Last week, Biden issued a separate executive order stating that it was the policy of his administration “to prevent and combat discrimination on the basis of gender identity or sexual orientation.” Under that view, the White House argues that Title VII of the 1964 Civil Rights Act prohibits discrimination on the basis of gender identity and sexual orientation.
The executive order cited a recent Supreme Court decision that supported this interpretation of the law in employment-discrimination cases.
Since Biden signed that executive order, the Justice
Department has already taken steps to reverse policies that had just been
ushered in by the Trump administration.
Less than a week before Biden’s inauguration, the Justice Department sent out a memo that aimed to limit the scope of the Supreme Court’s ruling that protected LGBT people. The Trump administration had filed a brief in the case arguing that Title VII did not cover discrimination based on sexual orientation. But the acting head of the Justice Department revoked the Trump administration’s memo on Friday.
Before the Supreme Court’s ruling, no federal law explicitly banned LGBT workplace discrimination
The Supreme Court’s recent ruling was landmark for the LGBT community because prior to it, no federal protections were codified in the law.
Many state and local governments had banned workplace discrimination against LGBT people, such that more than half the country’s population lived in an area with these protections. Nevertheless, transgender Americans have faced rampant discrimination.
More than one in four transgender people have lost a job due to bias, according to the National Center for Transgender Equality.
Transgender people of color experience incidents of discrimination at even higher rates. A 2009 report co-authored by the National Gay and Lesbian Task Force and the National Center for Transgender Equality found that 97% of transgender people had been mistreated at work in some way, including being denied access to an appropriate bathroom or being removed from contact with clients.

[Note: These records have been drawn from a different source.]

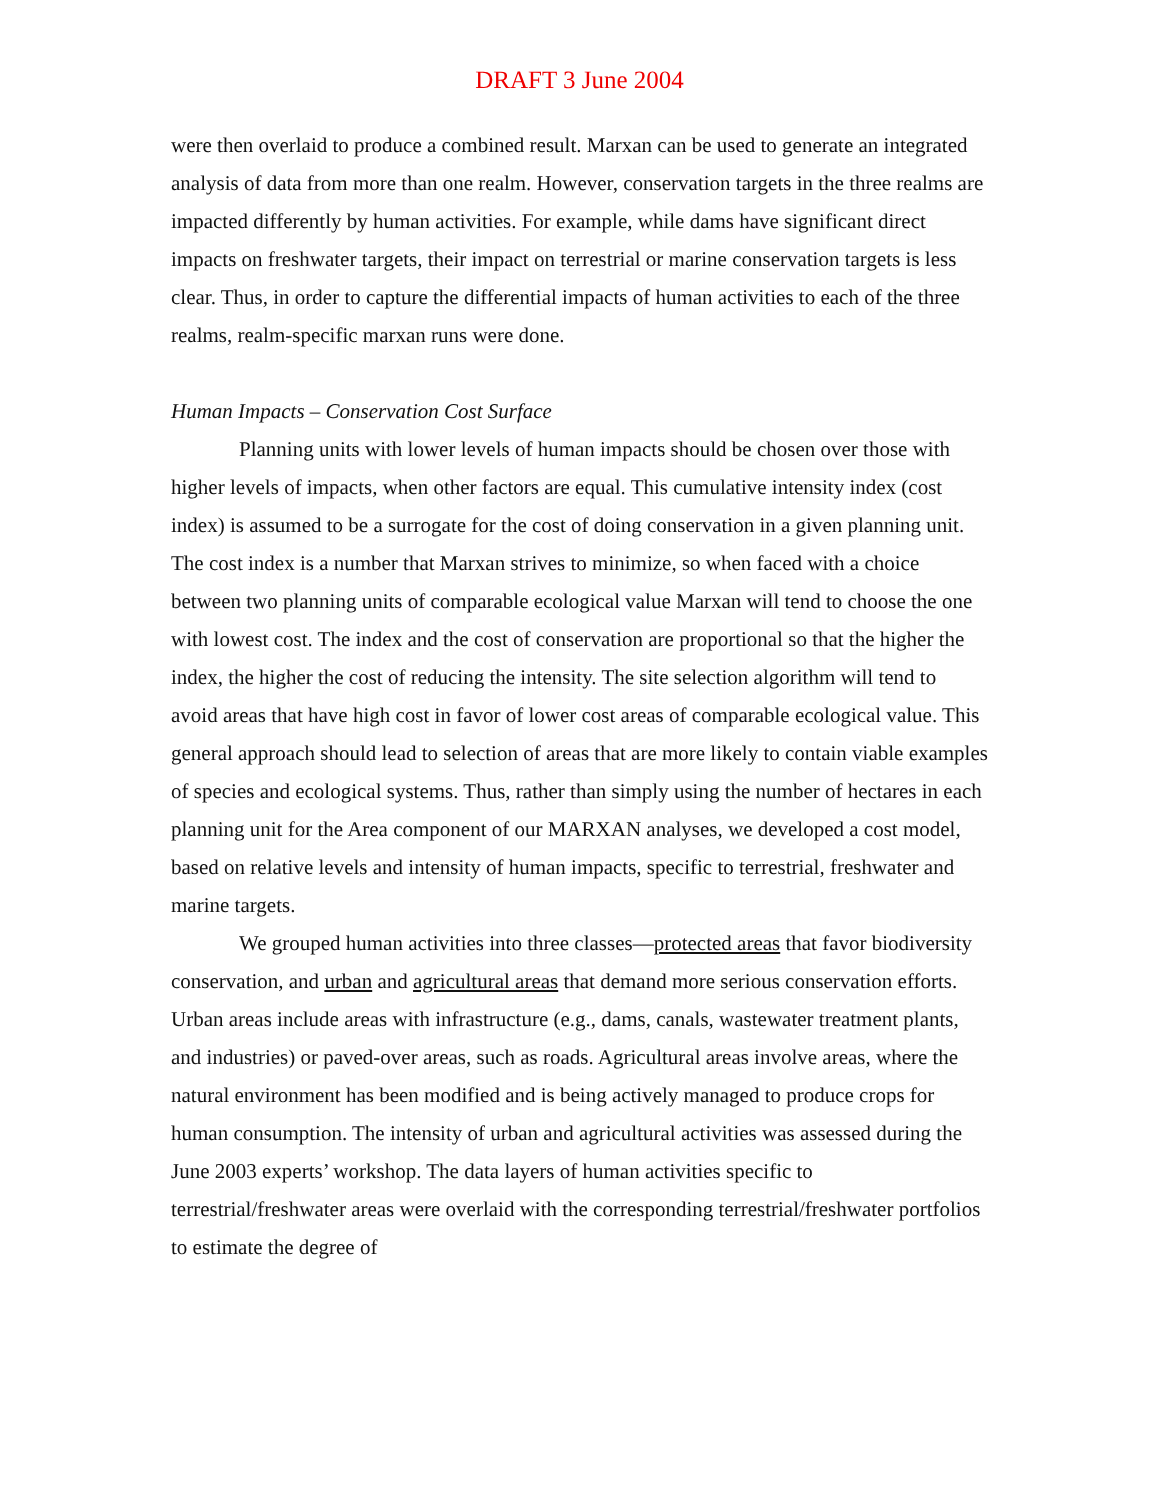DRAFT 3 June 2004
were then overlaid to produce a combined result. Marxan can be used to generate an integrated analysis of data from more than one realm. However, conservation targets in the three realms are impacted differently by human activities. For example, while dams have significant direct impacts on freshwater targets, their impact on terrestrial or marine conservation targets is less clear. Thus, in order to capture the differential impacts of human activities to each of the three realms, realm-specific marxan runs were done.
Human Impacts – Conservation Cost Surface
Planning units with lower levels of human impacts should be chosen over those with higher levels of impacts, when other factors are equal. This cumulative intensity index (cost index) is assumed to be a surrogate for the cost of doing conservation in a given planning unit. The cost index is a number that Marxan strives to minimize, so when faced with a choice between two planning units of comparable ecological value Marxan will tend to choose the one with lowest cost. The index and the cost of conservation are proportional so that the higher the index, the higher the cost of reducing the intensity. The site selection algorithm will tend to avoid areas that have high cost in favor of lower cost areas of comparable ecological value. This general approach should lead to selection of areas that are more likely to contain viable examples of species and ecological systems. Thus, rather than simply using the number of hectares in each planning unit for the Area component of our MARXAN analyses, we developed a cost model, based on relative levels and intensity of human impacts, specific to terrestrial, freshwater and marine targets.
We grouped human activities into three classes—protected areas that favor biodiversity conservation, and urban and agricultural areas that demand more serious conservation efforts. Urban areas include areas with infrastructure (e.g., dams, canals, wastewater treatment plants, and industries) or paved-over areas, such as roads. Agricultural areas involve areas, where the natural environment has been modified and is being actively managed to produce crops for human consumption. The intensity of urban and agricultural activities was assessed during the June 2003 experts’ workshop. The data layers of human activities specific to terrestrial/freshwater areas were overlaid with the corresponding terrestrial/freshwater portfolios to estimate the degree of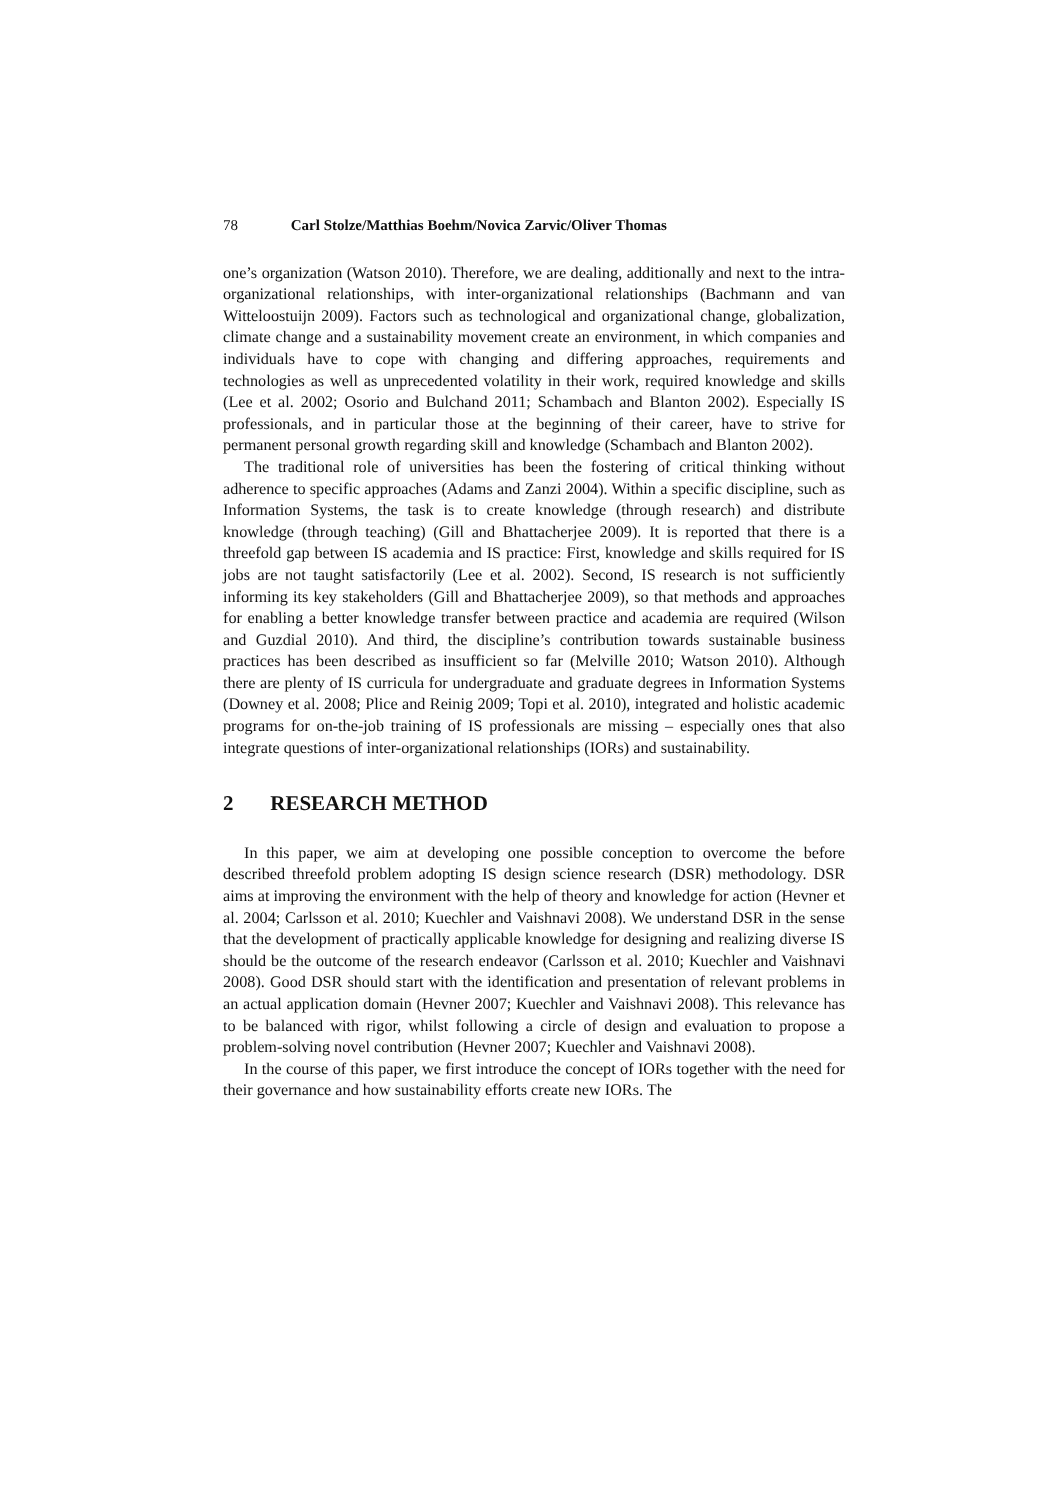78 Carl Stolze/Matthias Boehm/Novica Zarvic/Oliver Thomas
one’s organization (Watson 2010). Therefore, we are dealing, additionally and next to the intra-organizational relationships, with inter-organizational relationships (Bachmann and van Witteloostuijn 2009). Factors such as technological and organizational change, globalization, climate change and a sustainability movement create an environment, in which companies and individuals have to cope with changing and differing approaches, requirements and technologies as well as unprecedented volatility in their work, required knowledge and skills (Lee et al. 2002; Osorio and Bulchand 2011; Schambach and Blanton 2002). Especially IS professionals, and in particular those at the beginning of their career, have to strive for permanent personal growth regarding skill and knowledge (Schambach and Blanton 2002).
The traditional role of universities has been the fostering of critical thinking without adherence to specific approaches (Adams and Zanzi 2004). Within a specific discipline, such as Information Systems, the task is to create knowledge (through research) and distribute knowledge (through teaching) (Gill and Bhattacherjee 2009). It is reported that there is a threefold gap between IS academia and IS practice: First, knowledge and skills required for IS jobs are not taught satisfactorily (Lee et al. 2002). Second, IS research is not sufficiently informing its key stakeholders (Gill and Bhattacherjee 2009), so that methods and approaches for enabling a better knowledge transfer between practice and academia are required (Wilson and Guzdial 2010). And third, the discipline’s contribution towards sustainable business practices has been described as insufficient so far (Melville 2010; Watson 2010). Although there are plenty of IS curricula for undergraduate and graduate degrees in Information Systems (Downey et al. 2008; Plice and Reinig 2009; Topi et al. 2010), integrated and holistic academic programs for on-the-job training of IS professionals are missing – especially ones that also integrate questions of inter-organizational relationships (IORs) and sustainability.
2 RESEARCH METHOD
In this paper, we aim at developing one possible conception to overcome the before described threefold problem adopting IS design science research (DSR) methodology. DSR aims at improving the environment with the help of theory and knowledge for action (Hevner et al. 2004; Carlsson et al. 2010; Kuechler and Vaishnavi 2008). We understand DSR in the sense that the development of practically applicable knowledge for designing and realizing diverse IS should be the outcome of the research endeavor (Carlsson et al. 2010; Kuechler and Vaishnavi 2008). Good DSR should start with the identification and presentation of relevant problems in an actual application domain (Hevner 2007; Kuechler and Vaishnavi 2008). This relevance has to be balanced with rigor, whilst following a circle of design and evaluation to propose a problem-solving novel contribution (Hevner 2007; Kuechler and Vaishnavi 2008).
In the course of this paper, we first introduce the concept of IORs together with the need for their governance and how sustainability efforts create new IORs. The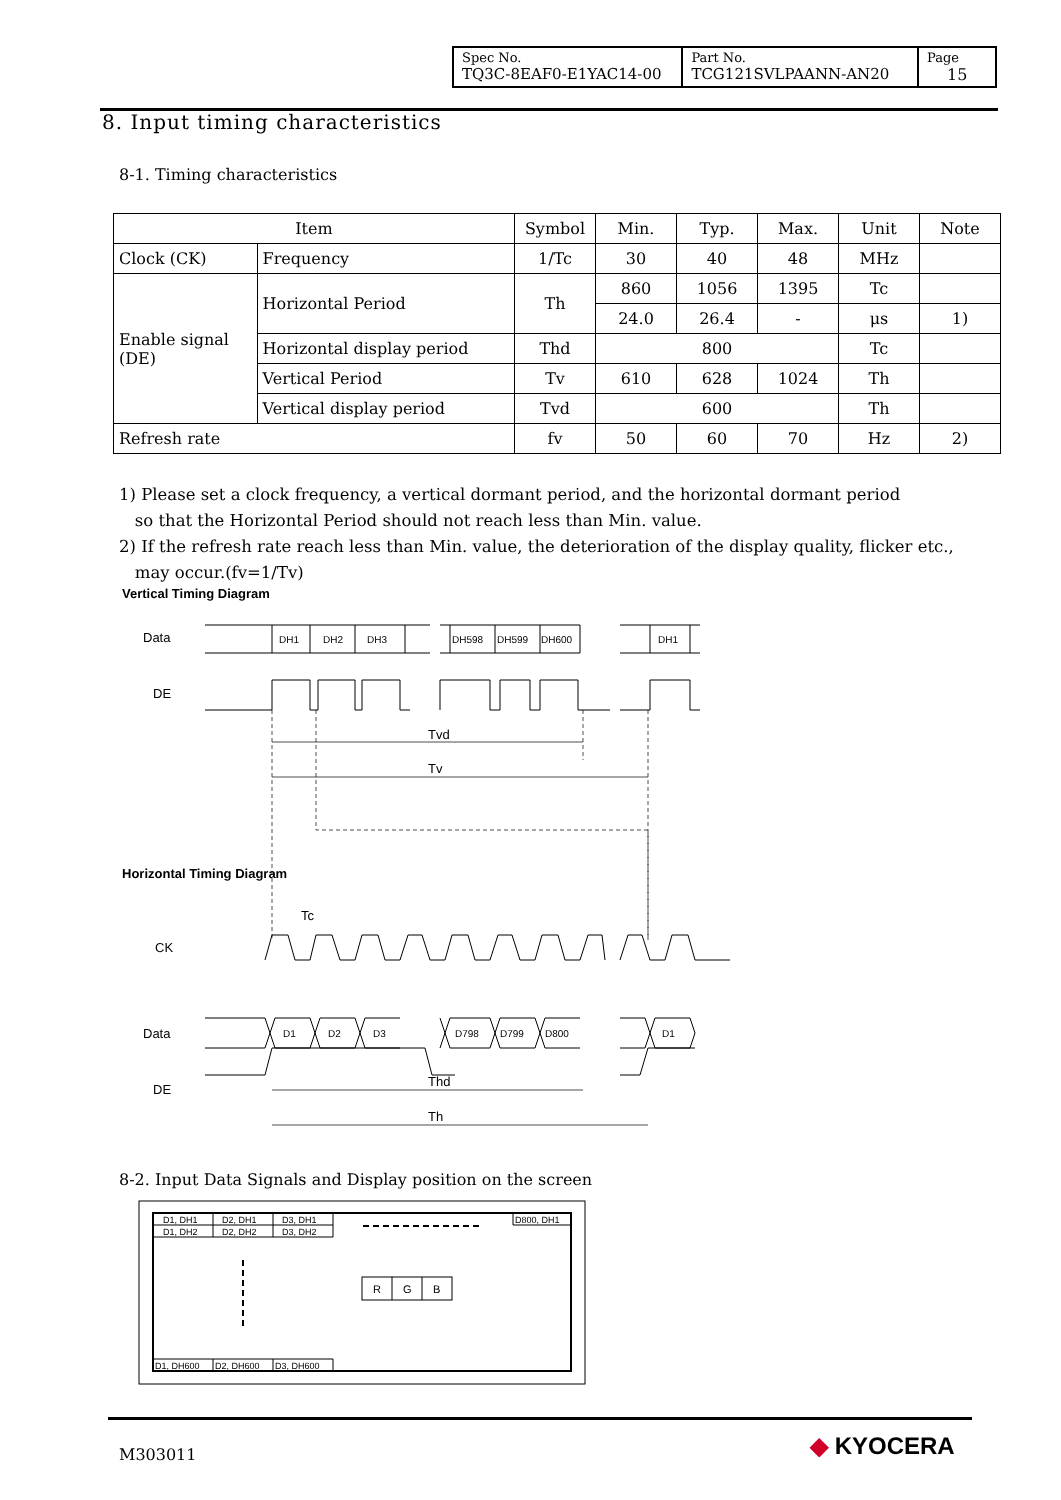| Spec No. TQ3C-8EAF0-E1YAC14-00 | Part No. TCG121SVLPAANN-AN20 | Page 15 |
8. Input timing characteristics
8-1. Timing characteristics
| Item | | Symbol | Min. | Typ. | Max. | Unit | Note |
| --- | --- | --- | --- | --- | --- | --- | --- |
| Clock (CK) | Frequency | 1/Tc | 30 | 40 | 48 | MHz | |
| Enable signal (DE) | Horizontal Period | Th | 860 | 1056 | 1395 | Tc | |
| | | | 24.0 | 26.4 | - | μs | 1) |
| | Horizontal display period | Thd | 800 | | | Tc | |
| | Vertical Period | Tv | 610 | 628 | 1024 | Th | |
| | Vertical display period | Tvd | 600 | | | Th | |
| Refresh rate | | fv | 50 | 60 | 70 | Hz | 2) |
1) Please set a clock frequency, a vertical dormant period, and the horizontal dormant period
so that the Horizontal Period should not reach less than Min. value.
2) If the refresh rate reach less than Min. value, the deterioration of the display quality, flicker etc.,
may occur.(fv=1/Tv)
Vertical Timing Diagram
Data
DE
DH1
DH2
DH3
DH598
DH599
DH600
DH1
Tvd
Tv
Tc
CK
Data
DE
D1
D2
D3
D798
D799
D800
D1
Thd
Th
Horizontal Timing Diagram
8-2. Input Data Signals and Display position on the screen
D1, DH1
D2, DH1
D3, DH1
D800, DH1
D1, DH2
D2, DH2
D3, DH2
D1, DH600
D2, DH600
D3, DH600
R
G
B
M303011 ◆ KYOCERA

Workplace discrimination can have a serious impact on transgender workers’ well-being, including their mental health. It is one of the reasons transgender individuals are twice as likely as the general population to be unemployed or to live in poverty, Jillian Weiss, the former executive director of the Transgender Legal Defense and Education Fund, told MarketWatch in 2017.
“They have difficulty with finding housing and maintaining stability in their lives,” she said.
The Biden administration’s efforts could have a significant impact on people’s safety at work, as research suggests LGBT people’s comfort with being out in the workplace has worsened in America.
A study conducted by Out Now, an LGBT consulting firm based in the Netherlands, found that the percentage of LGBT individuals in the U.S. who were out to everyone at work dropped from 44% in 2010 to 38% in 2015. The U.S. was the only country studied where this figure declined.